__PASSAGE__
==========

Countries (Admin Level 0), Regions, Subregions, Continents

# Convert the df DataFrame to a GeoDataFrame
geometry = [Point(xy) for xy in zip(final_df['lon'], final_df['lat'])]
merged_geo = gpd.GeoDataFrame(final_df, geometry=geometry)

# Set the CRS of the merged_geo GeoDataFrame to EPSG:4326 (WGS 84)
merged_geo.crs = "EPSG:4326"

# Transform the CRS of merged_geo to match the CRS of county_boundaries
merged_geo = merged_geo.to_crs(countries_gdf.crs)

# Perform a spatial join
joined = gpd.sjoin(merged_geo, countries_gdf, predicate='within', how='left')

States (Admin Level 1)

# Convert the df DataFrame to a GeoDataFrame
geometry = [Point(xy) for xy in zip(final_df['lon'], final_df['lat'])]
merged_geo = gpd.GeoDataFrame(final_df, geometry=geometry)

# Set the CRS of the merged_geo GeoDataFrame to EPSG:4326 (WGS 84)
merged_geo.crs = "EPSG:4326"

# Transform the CRS of merged_geo to match the CRS of county_boundaries
merged_geo = merged_geo.to_crs(states_gdf.crs)

# Perform a spatial join
joined = gpd.sjoin(merged_geo, states_gdf, predicate='within', how='left')

==========

__EXTRACTED MATERIAL__
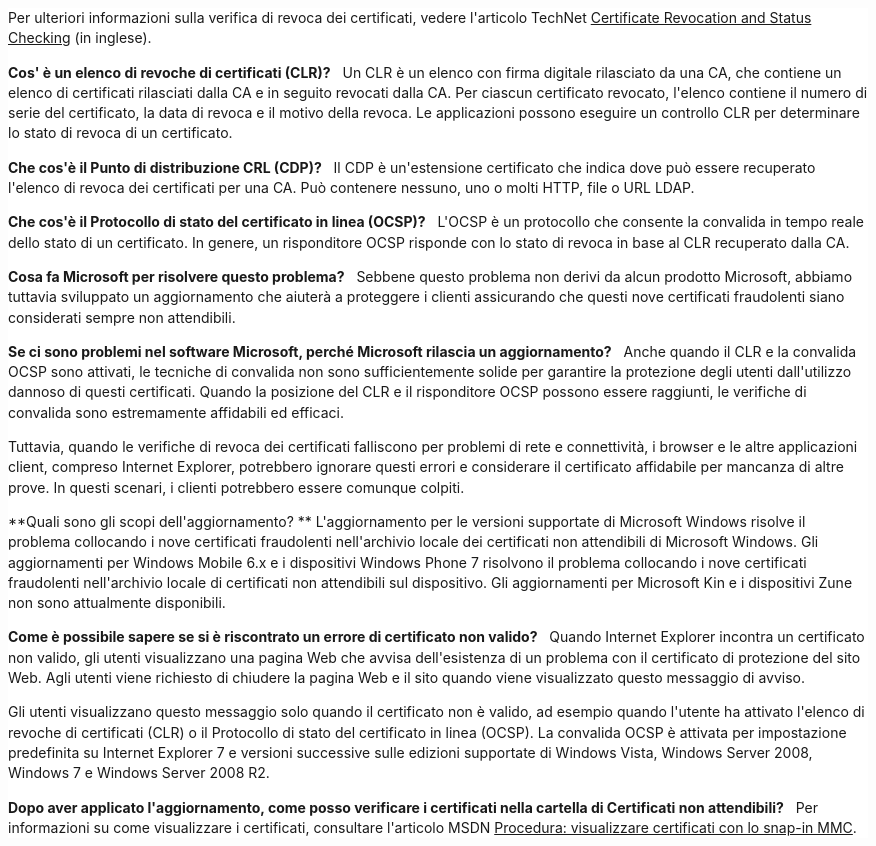 Per ulteriori informazioni sulla verifica di revoca dei certificati, vedere l'articolo TechNet [Certificate Revocation and Status Checking](http://technet.microsoft.com/en-us/library/ee619730(ws.10).aspx) (in inglese).

**Cos' è un elenco di revoche di certificati (CLR)?**  
Un CLR è un elenco con firma digitale rilasciato da una CA, che contiene un elenco di certificati rilasciati dalla CA e in seguito revocati dalla CA. Per ciascun certificato revocato, l'elenco contiene il numero di serie del certificato, la data di revoca e il motivo della revoca. Le applicazioni possono eseguire un controllo CLR per determinare lo stato di revoca di un certificato.

**Che cos'è il Punto di distribuzione CRL (CDP)?**  
Il CDP è un'estensione certificato che indica dove può essere recuperato l'elenco di revoca dei certificati per una CA. Può contenere nessuno, uno o molti HTTP, file o URL LDAP.

**Che cos'è il Protocollo di stato del certificato in linea (OCSP)?**  
L'OCSP è un protocollo che consente la convalida in tempo reale dello stato di un certificato. In genere, un risponditore OCSP risponde con lo stato di revoca in base al CLR recuperato dalla CA.

**Cosa fa Microsoft per risolvere questo problema?**  
Sebbene questo problema non derivi da alcun prodotto Microsoft, abbiamo tuttavia sviluppato un aggiornamento che aiuterà a proteggere i clienti assicurando che questi nove certificati fraudolenti siano considerati sempre non attendibili.

**Se ci sono problemi nel software Microsoft, perché Microsoft rilascia un aggiornamento?**  
Anche quando il CLR e la convalida OCSP sono attivati, le tecniche di convalida non sono sufficientemente solide per garantire la protezione degli utenti dall'utilizzo dannoso di questi certificati. Quando la posizione del CLR e il risponditore OCSP possono essere raggiunti, le verifiche di convalida sono estremamente affidabili ed efficaci.

Tuttavia, quando le verifiche di revoca dei certificati falliscono per problemi di rete e connettività, i browser e le altre applicazioni client, compreso Internet Explorer, potrebbero ignorare questi errori e considerare il certificato affidabile per mancanza di altre prove. In questi scenari, i clienti potrebbero essere comunque colpiti.

**Quali sono gli scopi dell'aggiornamento? **
L'aggiornamento per le versioni supportate di Microsoft Windows risolve il problema collocando i nove certificati fraudolenti nell'archivio locale dei certificati non attendibili di Microsoft Windows. Gli aggiornamenti per Windows Mobile 6.x e i dispositivi Windows Phone 7 risolvono il problema collocando i nove certificati fraudolenti nell'archivio locale di certificati non attendibili sul dispositivo. Gli aggiornamenti per Microsoft Kin e i dispositivi Zune non sono attualmente disponibili.

**Come è possibile sapere se si è riscontrato un errore di certificato non valido?**  
Quando Internet Explorer incontra un certificato non valido, gli utenti visualizzano una pagina Web che avvisa dell'esistenza di un problema con il certificato di protezione del sito Web. Agli utenti viene richiesto di chiudere la pagina Web e il sito quando viene visualizzato questo messaggio di avviso.

Gli utenti visualizzano questo messaggio solo quando il certificato non è valido, ad esempio quando l'utente ha attivato l'elenco di revoche di certificati (CLR) o il Protocollo di stato del certificato in linea (OCSP). La convalida OCSP è attivata per impostazione predefinita su Internet Explorer 7 e versioni successive sulle edizioni supportate di Windows Vista, Windows Server 2008, Windows 7 e Windows Server 2008 R2.

**Dopo aver applicato l'aggiornamento, come posso verificare i certificati nella cartella di Certificati non attendibili?**  
Per informazioni su come visualizzare i certificati, consultare l'articolo MSDN [Procedura: visualizzare certificati con lo snap-in MMC](http://msdn.microsoft.com/en-us/library/ms788967.aspx).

==========

__ACTIVITY LIST__
1) Retype the spatial join code from "Countries (Admin Level" up to and including "countries_gdf, predicate='within', how='left')".
2) In the spatial join code, what coordinate reference system is first assigned to merged_geo?

__ANSWER SET__
1)
Countries (Admin Level 0), Regions, Subregions, Continents

# Convert the df DataFrame to a GeoDataFrame
geometry = [Point(xy) for xy in zip(final_df['lon'], final_df['lat'])]
merged_geo = gpd.GeoDataFrame(final_df, geometry=geometry)

# Set the CRS of the merged_geo GeoDataFrame to EPSG:4326 (WGS 84)
merged_geo.crs = "EPSG:4326"

# Transform the CRS of merged_geo to match the CRS of county_boundaries
merged_geo = merged_geo.to_crs(countries_gdf.crs)

# Perform a spatial join
joined = gpd.sjoin(merged_geo, countries_gdf, predicate='within', how='left')

2) EPSG:4326 (WGS 84)